Controversial genetically engineered foods pervasive in Canadian diet

Former Agriculture Canada researcher warns of dangers of GMO crops, and advises what can be done.

You can’t see them and you can’t taste them, but they’re there, nonetheless. Hiding in that chocolate bar, that breakfast cereal, those corn chips.

They are genetically modified organisms, plant cells whose genes have been altered, generally to accommodate the use of the herbicide Round-up.

A talk on Friday in Salmon Arm from Thierry Vrain, a retired researcher with Agriculture Canada whose job was once to assure the public of the safety of GMO crops, underscored what many citizens concerned about genetically engineered foods have been voicing.

No testing, or inadequate testing is being done on genetically engineered (GE) foods and crops, meaning we humans are guinea pigs as the biotech industry takes control of the food supply by genetically engineering more plants in its quest to make more billions of dollars.

Vrain pointed out problems such as:  the technology produces ‘rogue’ genes that are potentially allergenic, toxic or dangerous; independent studies have shown GE crops can produce organ damage in mice and rats; the genes in engineered crops can spread to other plants and bacteria – and more.

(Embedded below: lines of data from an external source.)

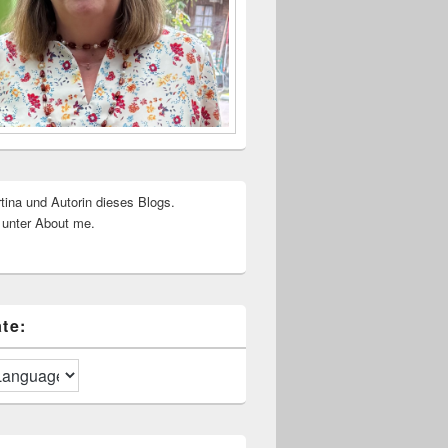
rtina und Autorin dieses Blogs.
 unter About me.
te:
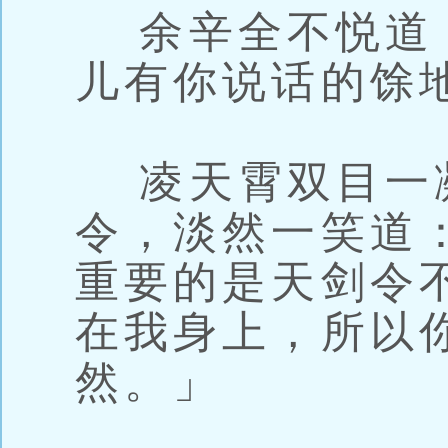
余辛全不悦道
儿有你说话的馀
凌天霄双目一
令，淡然一笑道
重要的是天剑令
在我身上，所以
然。」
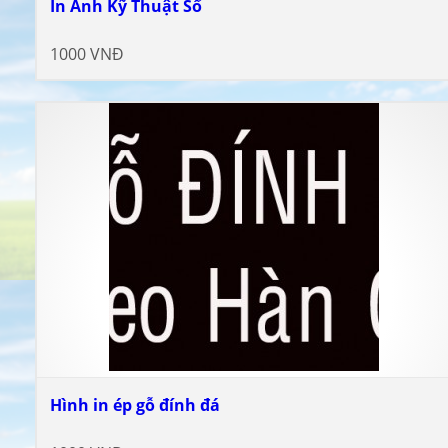
In Ảnh Kỹ Thuật Số
1000 VNĐ
Hình in ép gỗ đính đá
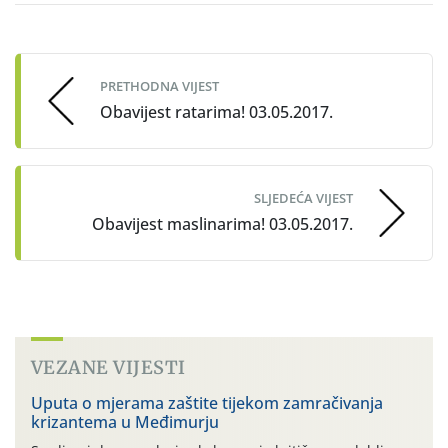
Post
navigation
PRETHODNA VIJEST
Obavijest ratarima! 03.05.2017.
SLJEDEĆA VIJEST
Obavijest maslinarima! 03.05.2017.
VEZANE VIJESTI
Uputa o mjerama zaštite tijekom zamračivanja
krizantema u Međimurju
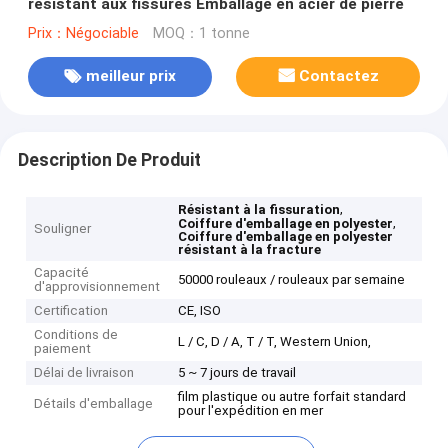
résistant aux fissures Emballage en acier de pierre
Prix：Négociable
MOQ：1 tonne
meilleur prix
Contactez
Description De Produit
,
Résistant à la fissuration
,
Coiffure d'emballage en polyester
Souligner
Coiffure d'emballage en polyester
résistant à la fracture
Capacité
50000 rouleaux / rouleaux par semaine
d'approvisionnement
Certification
CE, ISO
Conditions de
L / C, D / A, T / T, Western Union,
paiement
Délai de livraison
5 ~ 7 jours de travail
film plastique ou autre forfait standard
Détails d'emballage
pour l'expédition en mer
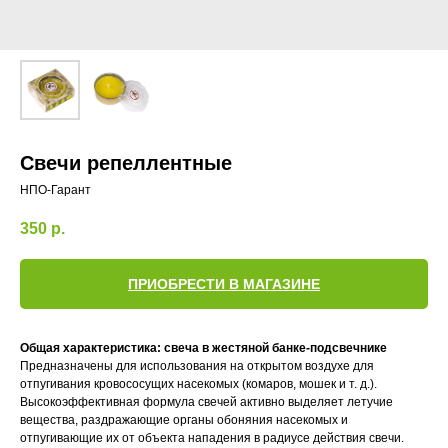
Свечи репеллентные
НПО-Гарант
350
р.
ПРИОБРЕСТИ В МАГАЗИНЕ
Общая характеристика: свеча в жестяной банке-подсвечнике
Предназначены для использования на открытом воздухе для
отпугивания кровососущих насекомых (комаров, мошек и т. д.).
Высокоэффективная формула свечей активно выделяет летучие
вещества, раздражающие органы обоняния насекомых и
отпугивающие их от объекта нападения в радиусе действия свечи.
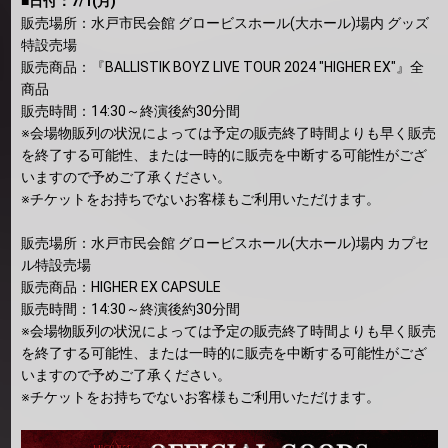
■日付：7/1(月)
販売場所：水戸市民会館 グロービスホール(大ホール)場内 グッズ
特設売場
販売商品：『BALLISTIK BOYZ LIVE TOUR 2024 "HIGHER EX"』全
商品
販売時間：14:30～終演後約30分間
※会場物販列の状況によっては予定の販売終了時間よりも早く販売
を終了する可能性、または一時的に販売を中断する可能性がござ
いますので予めご了承ください。
※チケットをお持ちでないお客様もご利用いただけます。
販売場所：水戸市民会館 グロービスホール(大ホール)場内 カプセ
ル特設売場
販売商品：HIGHER EX CAPSULE
販売時間：14:30～終演後約30分間
※会場物販列の状況によっては予定の販売終了時間よりも早く販売
を終了する可能性、または一時的に販売を中断する可能性がござ
いますので予めご了承ください。
※チケットをお持ちでないお客様もご利用いただけます。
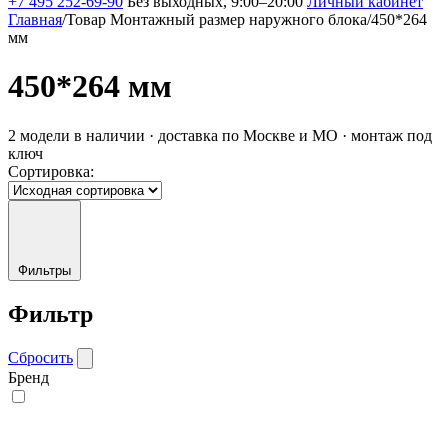
+7 495 252-69-90
Без выходных, 9:00–20:00
Личный кабинет
Главная
/
Товар Монтажный размер наружного блока
/
450*264
мм
450*264 мм
2 модели в наличии · доставка по Москве и МО · монтаж под
ключ
Сортировка:
Фильтры
Фильтр
Сбросить
Бренд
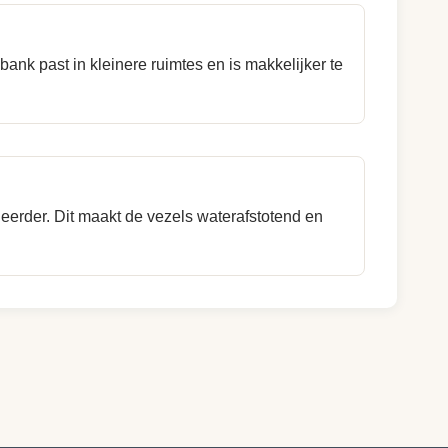
nk past in kleinere ruimtes en is makkelijker te
neerder. Dit maakt de vezels waterafstotend en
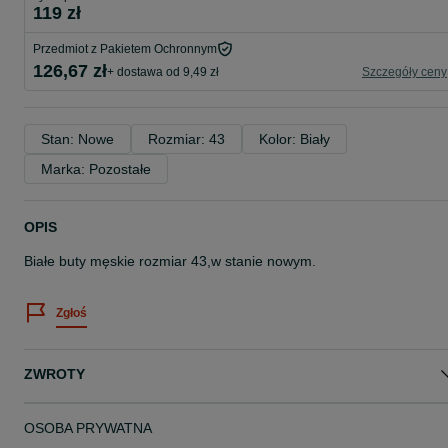
119 zł
Przedmiot z Pakietem Ochronnym
126,67 zł
+ dostawa od 9,49 zł
Szczegóły ceny
Stan: Nowe
Rozmiar: 43
Kolor: Biały
Marka: Pozostałe
OPIS
Białe buty męskie rozmiar 43,w stanie nowym.
Zgłoś
ZWROTY
OSOBA PRYWATNA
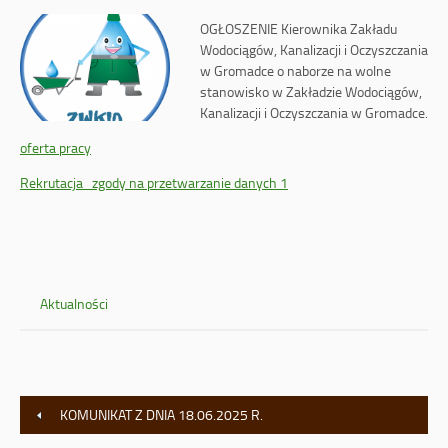
OGŁOSZENIE Kierownika Zakładu
Wodociągów, Kanalizacji i Oczyszczania
w Gromadce o naborze na wolne
stanowisko w Zakładzie Wodociągów,
Kanalizacji i Oczyszczania w Gromadce.
oferta pracy
Rekrutacja_zgody na przetwarzanie danych 1
Aktualności
KOMUNIKAT Z DNIA 18.06.2025 R.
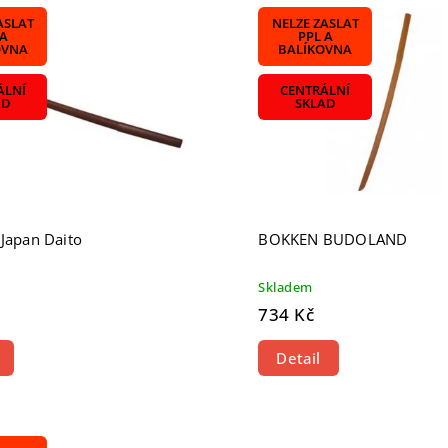
žší
ASLAT
NELZE ZASLAT
odávanější
 A
PPL A
OVNA
BALÍKOVNA
dně
ÁLNÍ
CENTRÁLNÍ
AD
SKLAD
 Japan Daito
BOKKEN BUDOLAND
Skladem
734 Kč
Detail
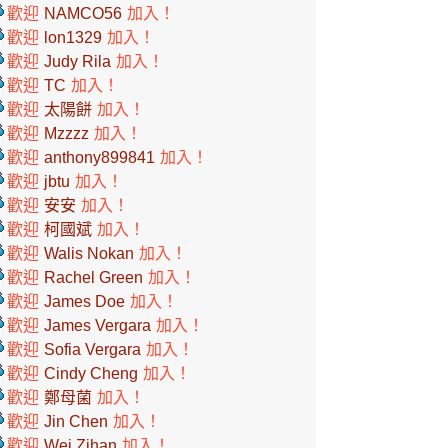
歡迎
NAMCO56
加入！
歡迎
lon1329
加入！
歡迎
Judy Rila
加入！
歡迎
TC
加入！
歡迎
太陽餅
加入！
歡迎
Mzzzz
加入！
歡迎
anthony899841
加入！
歡迎
jbtu
加入！
歡迎
安安
加入！
歡迎
柯國斌
加入！
歡迎
Walis Nokan
加入！
歡迎
Rachel Green
加入！
歡迎
James Doe
加入！
歡迎
James Vergara
加入！
歡迎
Sofia Vergara
加入！
歡迎
Cindy Cheng
加入！
歡迎
鄭母菌
加入！
歡迎
Jin Chen
加入！
歡迎
Wei Zihan
加入！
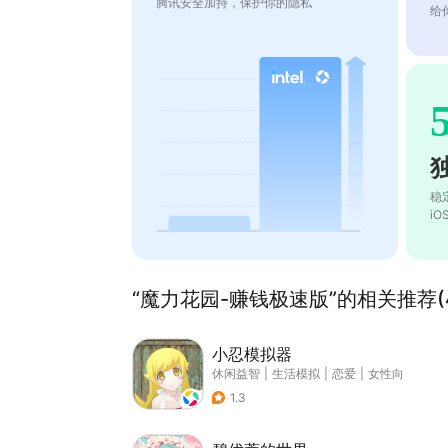
腾讯安全加持，保护你的隐私
给
稳
i
“魔力花园-赚钱极速版”的相关推荐(4
小忍模拟器
休闲益智
|
生活模拟
|
恋爱
|
女性向
1.3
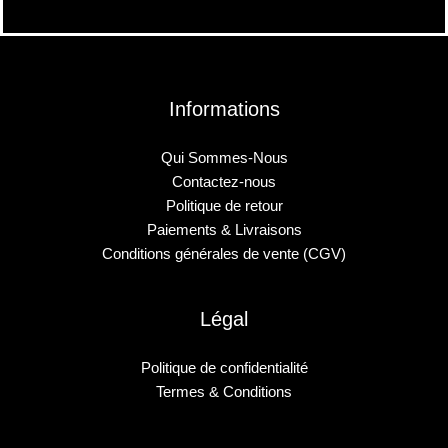
Informations
Qui Sommes-Nous
Contactez-nous
Politique de retour
Paiements & Livraisons
Conditions générales de vente (CGV)
Légal
Politique de confidentialité
Termes & Conditions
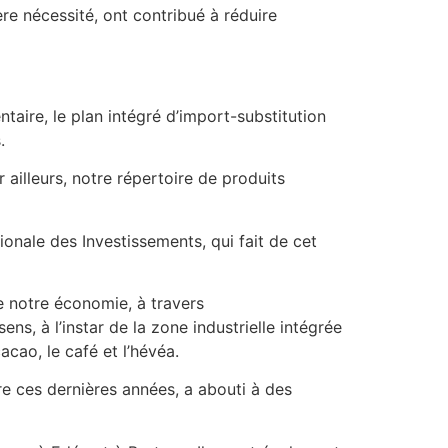
re nécessité, ont contribué à réduire
taire, le plan intégré d’import-substitution
.
ailleurs, notre répertoire de produits
onale des Investissements, qui fait de cet
e notre économie, à travers
ns, à l’instar de la zone industrielle intégrée
cao, le café et l’hévéa.
re ces dernières années, a abouti à des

He recommends eating organic foods from sustainable local farms rather than the products of industrial agriculture, lobbying local governments to join the other 22 municipalities in B.C. which have declared themselves GE-free, to ask grocery store managers where the non-engineered foods in their stores are, to avoid processed foods, to become educated about their food and about the difference between organic and natural.

While more than 60 countries have banned, labelled or regulated GMO foods or crops, Canada does not even required labelling. Vrain suggests there’s too much “civil obedience” in Canada and he would like to see people speak up to protect their health.

Excellent advice we would be wise to follow.